As she was hammering she heard a drawn-out sigh through the open door.

“This is petty. Even for you.”

“I know.”

***

The Emperor sent Jin an invitation for tea. The Emperor had an offer to make.

Jin sent back a one-word decline.

A week later, he sent Ruyi a letter, offering to send Tingting to their manor to make an offer to Jin.

He might’ve been callous and stupid but he was a political weasel, that one. He knew exactly what he was doing. He thought he’d found Ruyi’s weakness.

…As it turned out, the bastard was right.

“Let’s just hear him out,” said Ruyi. She was holding pads for him as he drilled kicks. “He wants something from you. We could use this!”

Later, over drinks—“It can’t hurt, right? It’s just tea.”

Later, as he was lounged on a couch, trying to read—“C’mon, please? It’s not like you’re agreeing to anything.”
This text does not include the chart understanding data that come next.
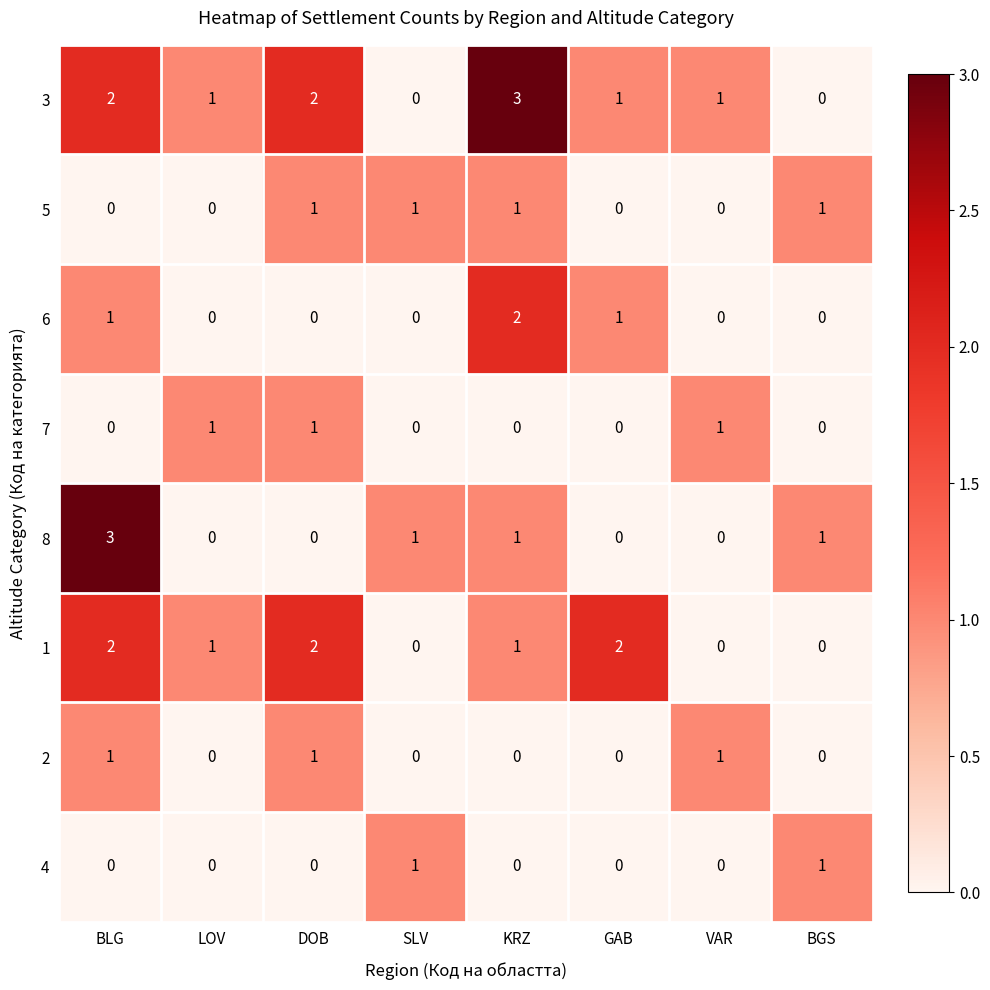

What is the sum of all 1 values?

8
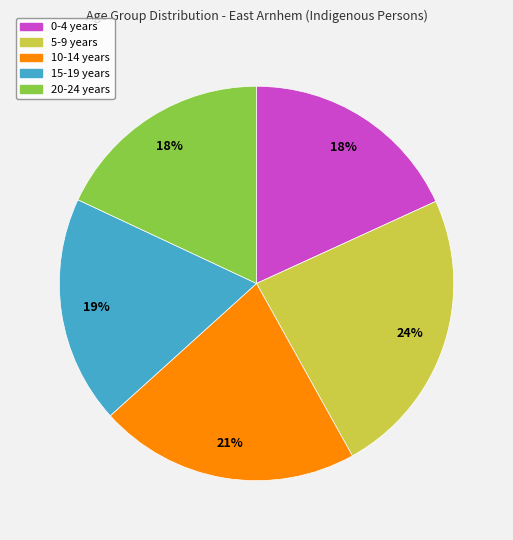

Between 10-14 years and 5-9 years, which is larger?

5-9 years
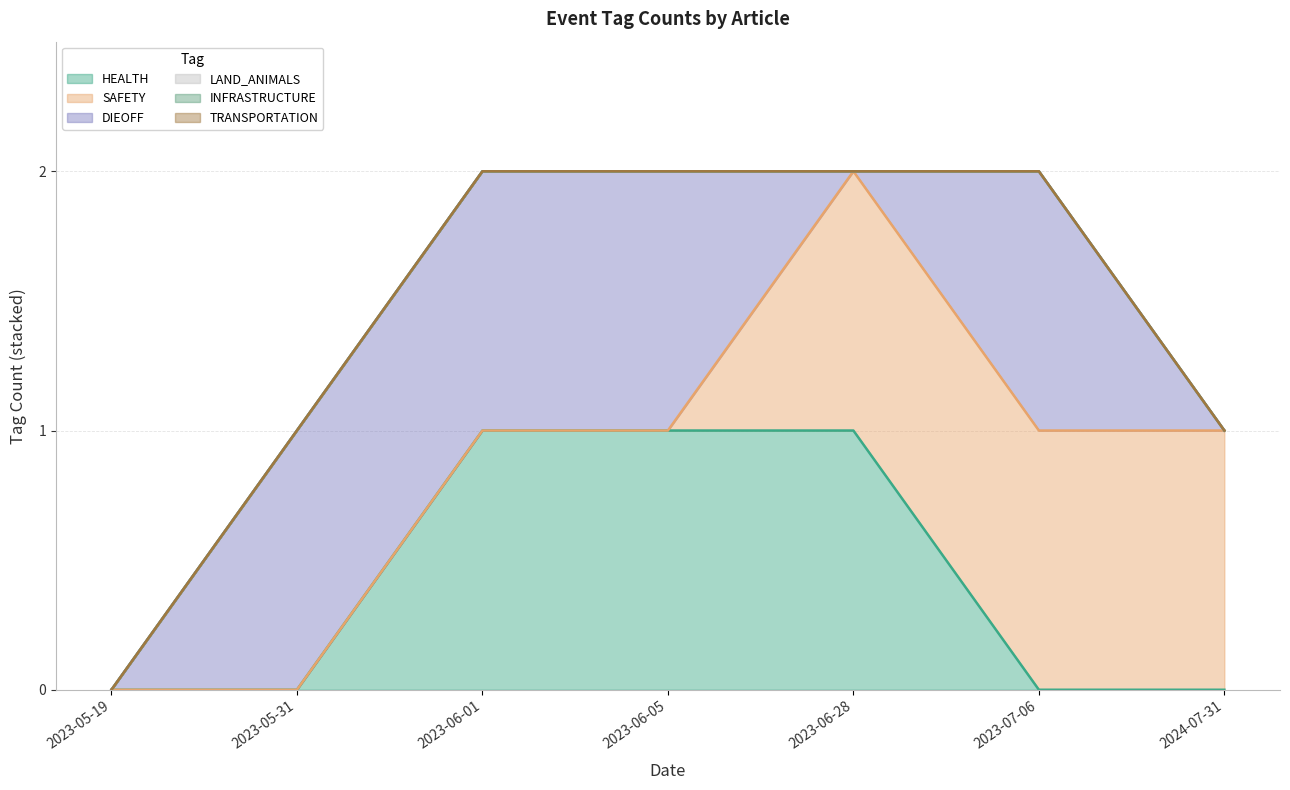

Where is HEALTH nearest to the value 0?

2023-07-06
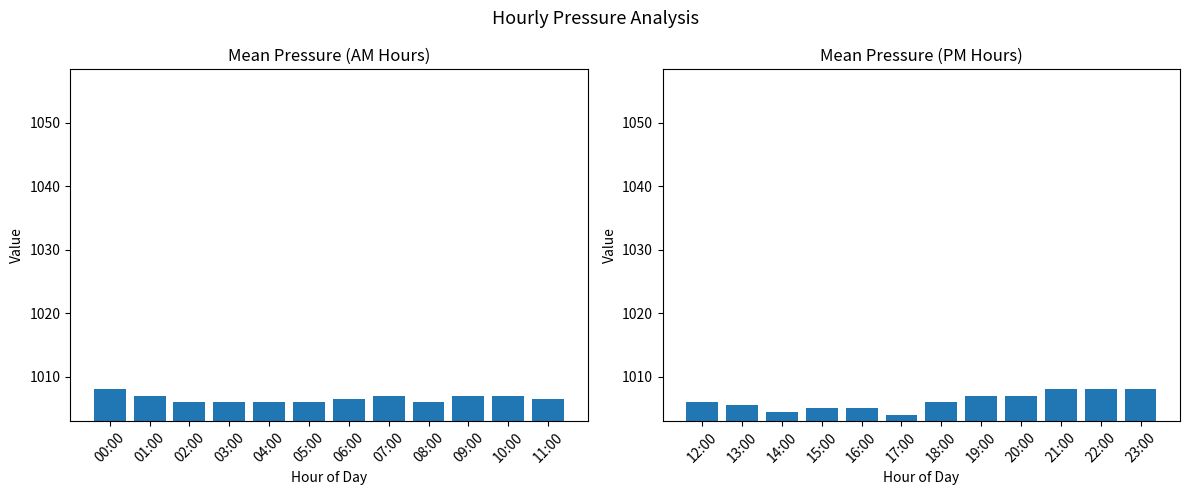

Where is Mean Pressure (00:00–11:00) nearest to the value 1007?

01:00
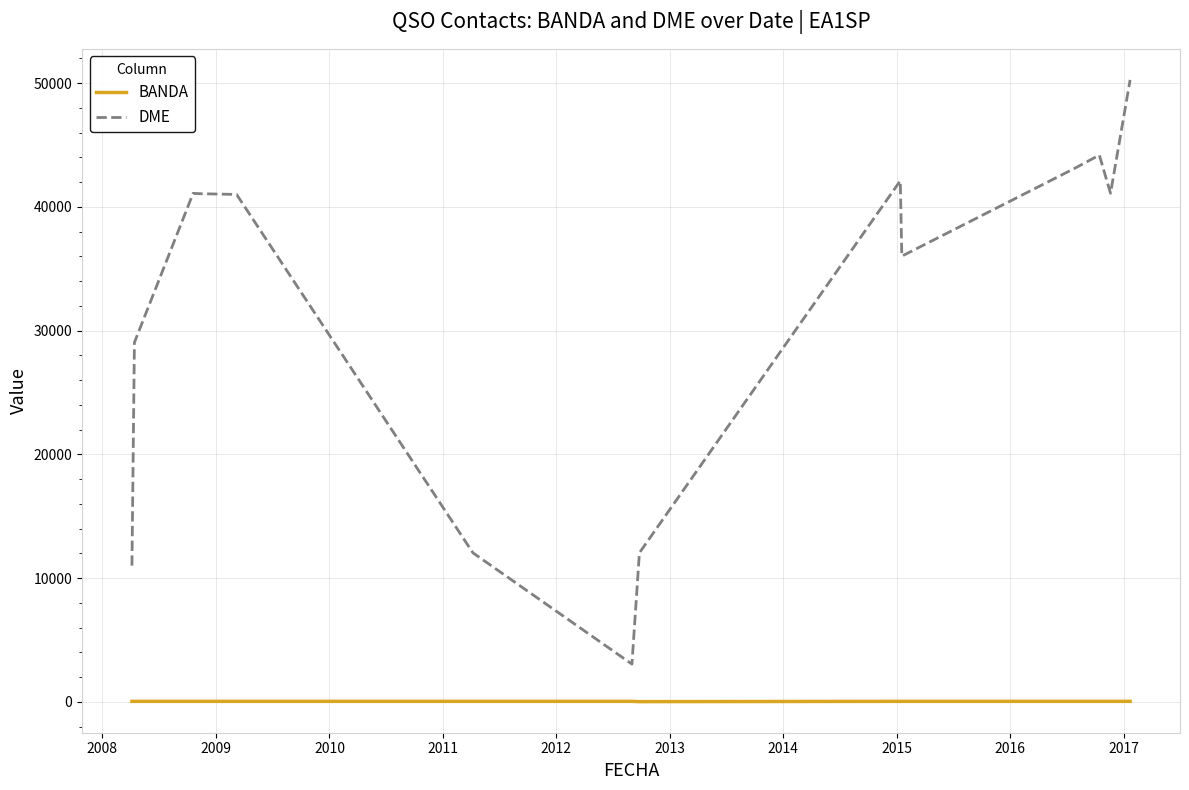

List the series in order of their overall mean, lowest first.

BANDA, DME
He set down his Technique manual and started rubbing at the bridge of his nose. “I can guess what this is about. Who’s he sending?”

“…’s not relevant,” mumbled Ruyi.

“It’s Tingting, isn’t it?”

“So what if it is?”

“Rue, she’s betrothed. To Young Master Qin,” said Jin gently. “Maybe it’s time to let this go.”

“I can’t,” she wailed, and flopped onto the couch.

“Oh, bother,” sighed Jin. He sat up to make room as she wormed her way on.

“What’s wrong with me?” said Ruyi, facedown, muffled in the velvet.

“Nothing,” said Jin. “This is natural. You can do this—you let Sen go, didn’t you?”

“…No…” muffle-mumbled Ruyi. “She was going to let me go, so I got scared and let her go first. And then I crawled back to her. It’s not the same. I think… people just get stuck in me, like food, y’know. In teeth. Keep picking at it but you can’t get ‘em out.”

“That’s disgusting,” sighed Jin, stroking her hair. “But I know what you mean. I think I’m kind of the same way.”

She scrunched her way until her head faced up. “I mean just look at us. After you poked me in the neck,” she said. “I swore I’d never forgive you, and I’d never ever talk to you again, you know that? I lasted like two days.”

He winced. “I’m sorr—”

“Shut up, that’s not the point of the story. The point is, I think I need to get better at hating people.”

“I like you just the way you are,” said Jin. “Suffering is a part of love. The sooner you accept that, the happier you’ll be.”

She squinted at him. “They teach you that in monk school?”

A ghost of a smile. “No, I figured that one out all by myself.”